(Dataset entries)
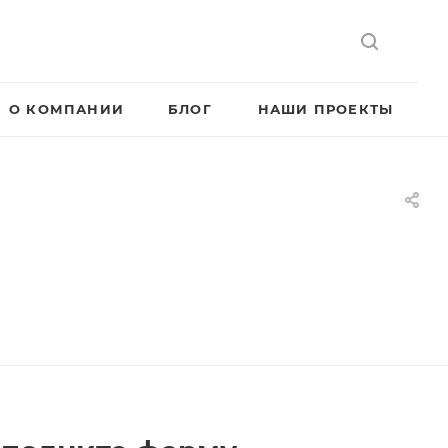
О КОМПАНИИ
БЛОГ
НАШИ ПРОЕКТЫ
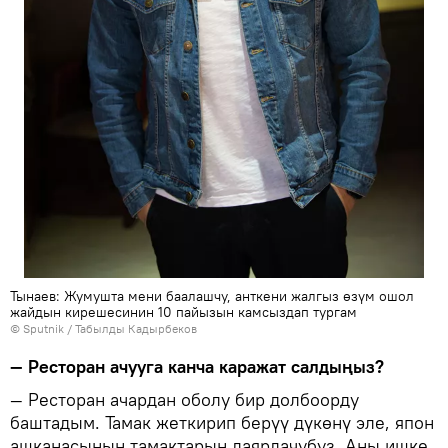
Тынаев: Жумушта мени баалашчу, анткени жалгыз өзүм ошол
жайдын кирешесинин 10 пайызын камсыздап тургам
©
Sputnik / Табылды Кадырбеков
— Ресторан ачууга канча каражат салдыңыз?
— Ресторан ачардан оболу бир долбоорду
баштадым. Тамак жеткирип берүү дүкөнү эле, япон
ашканасынын тамактарын даярдачубуз. Аны ишке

Aim of the task :: Copy every line of text from the records above without changing a word, and leave the pictures out.

Answer for this exercise ::
О КОМПАНИИ
БЛОГ
НАШИ ПРОЕКТЫ
Тынаев: Жумушта мени баалашчу, анткени жалгыз өзүм ошол
жайдын кирешесинин 10 пайызын камсыздап тургам
©
Sputnik / Табылды Кадырбеков
— Ресторан ачууга канча каражат салдыңыз?
— Ресторан ачардан оболу бир долбоорду
баштадым. Тамак жеткирип берүү дүкөнү эле, япон
ашканасынын тамактарын даярдачубуз. Аны ишке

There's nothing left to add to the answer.